Problem:
Find every line of the records that has "When" and return it.

Input:
---------------

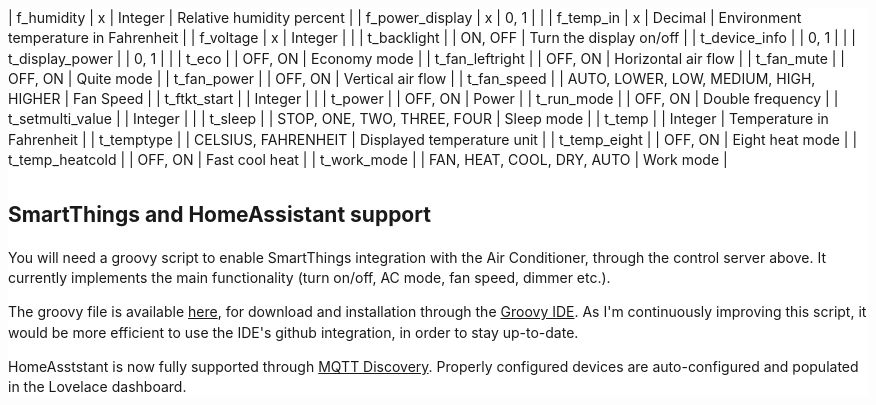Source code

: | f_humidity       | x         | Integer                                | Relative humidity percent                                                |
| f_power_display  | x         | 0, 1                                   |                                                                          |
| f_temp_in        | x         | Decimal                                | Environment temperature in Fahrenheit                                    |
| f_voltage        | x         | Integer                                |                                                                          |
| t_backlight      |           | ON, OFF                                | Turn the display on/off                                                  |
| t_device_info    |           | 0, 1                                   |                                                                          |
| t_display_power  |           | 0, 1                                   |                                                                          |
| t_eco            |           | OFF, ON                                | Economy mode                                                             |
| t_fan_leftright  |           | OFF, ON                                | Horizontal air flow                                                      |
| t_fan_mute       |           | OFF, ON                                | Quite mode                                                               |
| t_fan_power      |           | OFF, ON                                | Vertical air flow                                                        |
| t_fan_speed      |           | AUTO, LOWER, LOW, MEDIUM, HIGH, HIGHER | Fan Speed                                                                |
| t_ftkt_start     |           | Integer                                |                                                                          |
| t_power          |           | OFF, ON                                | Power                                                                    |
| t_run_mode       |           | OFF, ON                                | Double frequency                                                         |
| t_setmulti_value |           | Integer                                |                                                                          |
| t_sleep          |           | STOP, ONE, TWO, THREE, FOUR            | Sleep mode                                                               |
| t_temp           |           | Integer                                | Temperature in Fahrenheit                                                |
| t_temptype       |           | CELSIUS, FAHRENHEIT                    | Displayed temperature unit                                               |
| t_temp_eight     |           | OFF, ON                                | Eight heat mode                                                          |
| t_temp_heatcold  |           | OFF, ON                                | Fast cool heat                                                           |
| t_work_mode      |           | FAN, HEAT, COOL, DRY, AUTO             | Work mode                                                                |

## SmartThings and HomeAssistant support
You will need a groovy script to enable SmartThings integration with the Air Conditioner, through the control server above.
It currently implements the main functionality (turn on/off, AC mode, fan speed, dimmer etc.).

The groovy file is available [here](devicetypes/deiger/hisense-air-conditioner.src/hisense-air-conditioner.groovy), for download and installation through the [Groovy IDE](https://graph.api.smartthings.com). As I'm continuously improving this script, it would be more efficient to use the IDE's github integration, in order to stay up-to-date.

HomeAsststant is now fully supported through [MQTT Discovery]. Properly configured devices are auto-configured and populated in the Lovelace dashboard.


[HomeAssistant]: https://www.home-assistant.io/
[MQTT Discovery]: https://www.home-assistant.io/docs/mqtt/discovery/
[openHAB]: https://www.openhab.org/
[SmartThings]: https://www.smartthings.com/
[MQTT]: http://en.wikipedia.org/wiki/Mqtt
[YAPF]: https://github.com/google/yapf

---------------

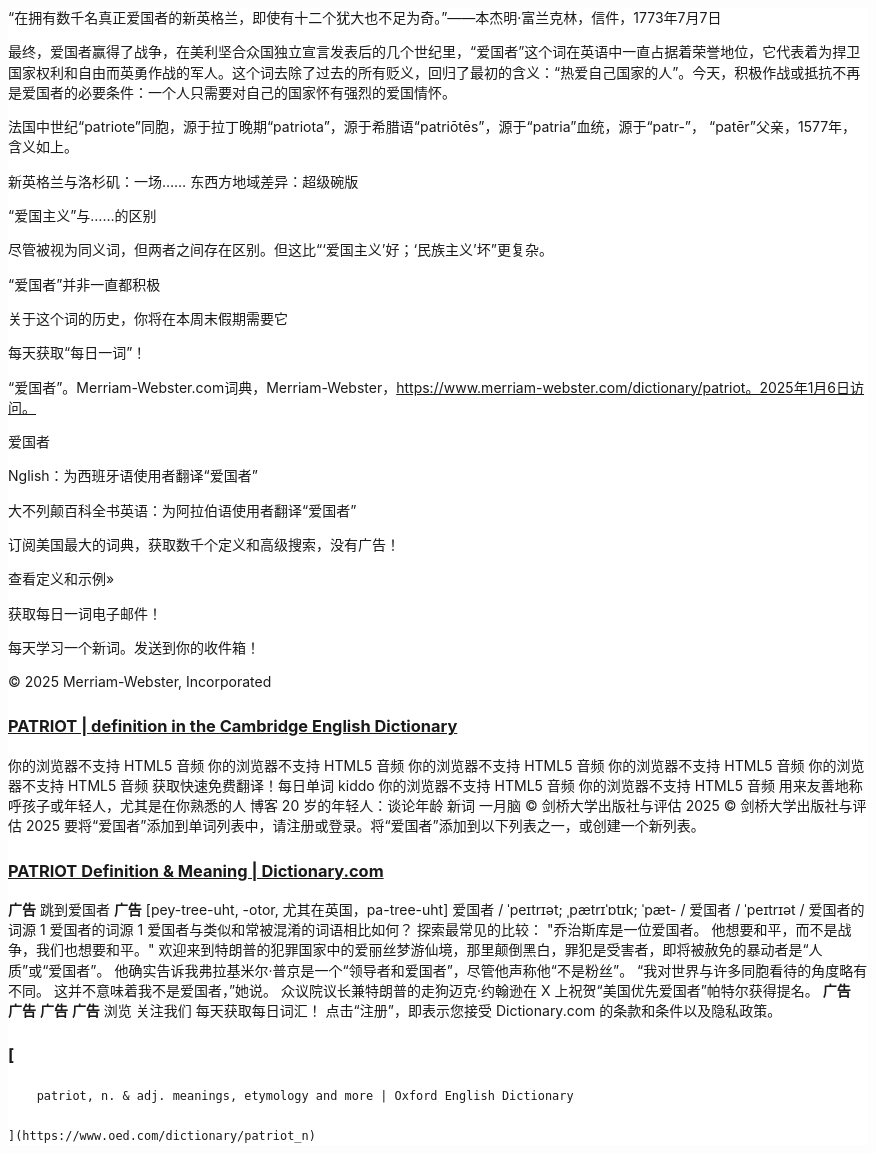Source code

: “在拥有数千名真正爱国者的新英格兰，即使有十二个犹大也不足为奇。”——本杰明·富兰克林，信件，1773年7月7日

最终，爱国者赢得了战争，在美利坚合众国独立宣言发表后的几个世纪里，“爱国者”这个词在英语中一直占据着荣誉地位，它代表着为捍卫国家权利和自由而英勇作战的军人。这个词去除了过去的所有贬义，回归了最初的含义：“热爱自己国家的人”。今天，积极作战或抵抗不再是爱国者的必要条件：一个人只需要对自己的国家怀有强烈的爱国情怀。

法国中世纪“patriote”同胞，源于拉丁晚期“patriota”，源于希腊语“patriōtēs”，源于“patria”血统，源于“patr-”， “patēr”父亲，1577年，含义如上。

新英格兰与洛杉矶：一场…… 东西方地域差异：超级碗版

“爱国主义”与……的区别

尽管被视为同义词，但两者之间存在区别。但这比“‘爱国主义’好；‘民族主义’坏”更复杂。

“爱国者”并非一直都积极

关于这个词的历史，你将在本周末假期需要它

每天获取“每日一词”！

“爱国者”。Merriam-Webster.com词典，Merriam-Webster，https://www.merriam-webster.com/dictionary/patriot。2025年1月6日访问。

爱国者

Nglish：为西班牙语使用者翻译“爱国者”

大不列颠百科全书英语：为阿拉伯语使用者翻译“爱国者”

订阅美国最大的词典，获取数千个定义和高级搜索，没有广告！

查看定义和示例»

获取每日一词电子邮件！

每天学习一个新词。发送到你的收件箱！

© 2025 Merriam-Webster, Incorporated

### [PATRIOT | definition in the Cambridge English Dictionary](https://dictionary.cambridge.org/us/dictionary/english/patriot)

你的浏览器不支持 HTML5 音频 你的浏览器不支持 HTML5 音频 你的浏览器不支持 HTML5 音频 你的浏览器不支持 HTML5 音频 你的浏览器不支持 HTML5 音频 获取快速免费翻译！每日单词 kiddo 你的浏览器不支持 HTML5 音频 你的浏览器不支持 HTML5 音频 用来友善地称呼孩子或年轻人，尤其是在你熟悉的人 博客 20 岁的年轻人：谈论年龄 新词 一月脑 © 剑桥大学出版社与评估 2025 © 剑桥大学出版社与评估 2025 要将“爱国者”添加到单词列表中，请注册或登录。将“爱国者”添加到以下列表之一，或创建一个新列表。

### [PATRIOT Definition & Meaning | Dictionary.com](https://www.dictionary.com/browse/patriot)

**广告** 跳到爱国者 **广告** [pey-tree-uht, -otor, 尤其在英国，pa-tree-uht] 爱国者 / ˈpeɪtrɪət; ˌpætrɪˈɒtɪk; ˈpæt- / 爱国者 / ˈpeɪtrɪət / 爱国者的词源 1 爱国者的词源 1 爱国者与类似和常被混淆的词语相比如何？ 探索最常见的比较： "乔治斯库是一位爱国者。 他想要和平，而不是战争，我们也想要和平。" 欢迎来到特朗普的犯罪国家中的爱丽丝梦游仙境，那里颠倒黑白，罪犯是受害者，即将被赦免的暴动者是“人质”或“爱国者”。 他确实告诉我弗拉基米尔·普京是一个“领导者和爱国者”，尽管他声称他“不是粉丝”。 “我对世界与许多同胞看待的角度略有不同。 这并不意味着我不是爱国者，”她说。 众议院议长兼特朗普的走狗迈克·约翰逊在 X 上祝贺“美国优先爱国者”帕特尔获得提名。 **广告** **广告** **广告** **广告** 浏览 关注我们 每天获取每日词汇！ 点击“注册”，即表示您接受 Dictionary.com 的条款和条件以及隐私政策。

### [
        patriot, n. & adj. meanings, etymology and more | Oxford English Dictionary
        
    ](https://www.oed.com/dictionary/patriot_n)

---------------

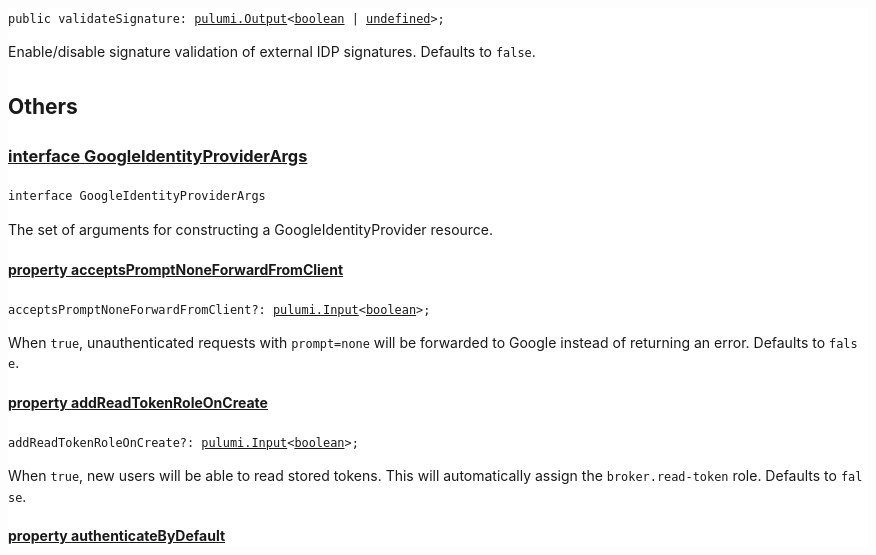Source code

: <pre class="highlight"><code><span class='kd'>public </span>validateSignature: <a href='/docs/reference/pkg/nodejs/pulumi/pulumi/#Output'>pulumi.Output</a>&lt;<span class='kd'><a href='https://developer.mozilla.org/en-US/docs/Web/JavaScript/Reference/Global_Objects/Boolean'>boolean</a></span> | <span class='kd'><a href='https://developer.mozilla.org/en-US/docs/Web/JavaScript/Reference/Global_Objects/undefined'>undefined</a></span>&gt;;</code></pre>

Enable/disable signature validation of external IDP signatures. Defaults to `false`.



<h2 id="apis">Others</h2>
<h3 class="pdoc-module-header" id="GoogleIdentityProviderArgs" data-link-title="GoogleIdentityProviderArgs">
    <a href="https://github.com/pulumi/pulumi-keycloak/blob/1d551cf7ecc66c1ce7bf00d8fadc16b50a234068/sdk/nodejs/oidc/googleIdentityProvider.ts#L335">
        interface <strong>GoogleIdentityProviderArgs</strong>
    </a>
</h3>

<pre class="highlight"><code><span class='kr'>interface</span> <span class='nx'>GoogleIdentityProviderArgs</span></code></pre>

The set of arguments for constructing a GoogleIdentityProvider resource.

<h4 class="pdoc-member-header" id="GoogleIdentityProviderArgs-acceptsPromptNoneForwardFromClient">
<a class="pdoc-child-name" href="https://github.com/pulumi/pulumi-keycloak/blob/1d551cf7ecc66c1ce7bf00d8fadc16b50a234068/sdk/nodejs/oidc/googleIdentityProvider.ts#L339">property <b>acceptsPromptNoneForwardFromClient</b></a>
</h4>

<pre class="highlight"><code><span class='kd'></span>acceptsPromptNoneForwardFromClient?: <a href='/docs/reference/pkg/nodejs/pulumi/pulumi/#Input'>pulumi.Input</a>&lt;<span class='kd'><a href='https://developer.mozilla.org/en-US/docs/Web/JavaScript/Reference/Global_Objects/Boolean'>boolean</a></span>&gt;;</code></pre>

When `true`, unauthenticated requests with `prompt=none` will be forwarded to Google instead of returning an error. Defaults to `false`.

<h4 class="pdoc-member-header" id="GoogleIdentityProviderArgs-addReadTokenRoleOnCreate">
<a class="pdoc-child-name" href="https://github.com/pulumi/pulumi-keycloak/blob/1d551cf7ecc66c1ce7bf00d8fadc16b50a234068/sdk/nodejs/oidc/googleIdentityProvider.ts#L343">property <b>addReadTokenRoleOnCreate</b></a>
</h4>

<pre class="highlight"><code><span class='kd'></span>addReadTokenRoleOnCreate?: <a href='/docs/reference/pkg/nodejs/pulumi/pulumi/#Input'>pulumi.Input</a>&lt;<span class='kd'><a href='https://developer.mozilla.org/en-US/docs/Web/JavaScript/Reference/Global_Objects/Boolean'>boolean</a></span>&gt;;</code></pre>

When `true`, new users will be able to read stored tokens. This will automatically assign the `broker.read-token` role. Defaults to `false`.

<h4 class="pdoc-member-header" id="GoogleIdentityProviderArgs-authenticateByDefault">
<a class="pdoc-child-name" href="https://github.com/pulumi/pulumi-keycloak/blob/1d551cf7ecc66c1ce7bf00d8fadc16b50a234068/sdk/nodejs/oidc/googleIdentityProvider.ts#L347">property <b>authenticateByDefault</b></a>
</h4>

---------------

Task answer:
When `true`, unauthenticated requests with `prompt=none` will be forwarded to Google instead of returning an error. Defaults to `false`.
When `true`, new users will be able to read stored tokens. This will automatically assign the `broker.read-token` role. Defaults to `false`.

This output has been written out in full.